El uso de dos verbos que significan “caminar” o “avanzar” (הָלוֹךְ y נָסוֹעַ) subraya la naturaleza constante del crecimiento espiritual de Abram. No se trata solo de un avance lineal, sino de un proceso continuo de movimiento, aprendizaje y evolución, donde cada paso que da es un avance más hacia la realización de su propósito divino.

Los conceptos de “siguió”, וַיִּסַּע (Vayisa), con un valor gemátrico de 141 (ו = 6, י = 10, ס = 60, ע = 70), proyectan ese progreso espiritual que conlleva además la idea de un nuevo comienzo o una fase de avance en el camino espiritual de una persona. Esto se refuerza con el término “caminando”, הָלוֹךְ (Halokh), cuyo valor gemátrico es 66 (ה = 5, ל = 30, ו = 6, ך = 20), enfatizando el movimiento continuo de Abram. Caminar simboliza el esfuerzo constante hacia la superación y el progreso espiritual.

El número 66 también está asociado con el concepto de avanzar y el equilibrio en el proceso de crecimiento. Al acompañarse del término “avanza”, נָסוֹעַ (Naso’a), con un valor gemátrico de 426 (נ = 50, ס = 60, ו = 6, ע = 70), el acto de desplazarse adquiere un sentido de transición, sugiriendo un cambio importante y una transformación interna mientras se avanza en el camino.

El término “Neguev”, הַנֶּגְבָּה (Hanegbah), con un valor gemátrico de 60 (ה = 5, נ = 50, ג = 3, ב = 2), es una región desértica que simboliza un lugar de prueba, purificación y preparación espiritual. Representa un proceso de refinamiento en el viaje del alma, donde cada nuevo comienzo o fase integra las lecciones aprendidas del camino anterior, permitiéndonos avanzar hacia una etapa superior en nuestro viaje espiritual.

El desierto, como analogía, es el lugar donde enfrentamos las pruebas más difíciles, donde se elimina el exceso y se encuentra la verdadera esencia del alma.
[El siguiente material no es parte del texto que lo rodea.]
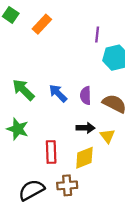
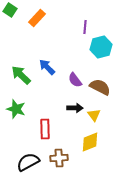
blue arrow: (58, 93) -> (47, 67), moved
purple semicircle: (86, 96) -> (75, 80), turned -35
yellow diamond: (84, 158) -> (90, 142), moved

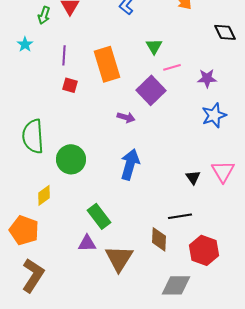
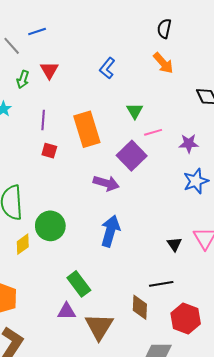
purple arrow: (126, 117) -> (106, 183), size x1.4
yellow diamond: (44, 195) -> (23, 244), moved

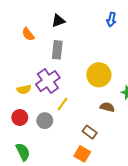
Estos momentos desafiantes nos recuerdan que debemos profundizar nuestra conexión con el Creador, despojándonos de cualquier distracción mundana.

Nuestro proceso continuo de avance espiritual implica que este viaje terrenal nos lleve a “desiertos”, momentos difíciles y desafiantes que nos permitan despojarnos de lo innecesario y centrarnos en lo que realmente importa: nuestra conexión con lo divino y nuestro propósito espiritual.

El hecho de que Abram no se detenga y siga avanzando nos enseña la importancia de no quedarnos estancados en un solo lugar, sino de buscar siempre el crecimiento, el aprendizaje y la evolución espiritual. Incluso cuando nos enfrentamos a pruebas difíciles, como el desierto en el caso de Abram, debemos seguir avanzando con la fe de que esas experiencias nos están preparando para algo más grande.

Este versículo también refuerza la idea de que cada paso en el camino tiene un propósito, incluso si en el momento no lo comprendemos completamente. Al igual que Abram, debemos confiar en que nuestro viaje nos llevará a una mayor comprensión de nuestro propósito y nuestra conexión con lo divino.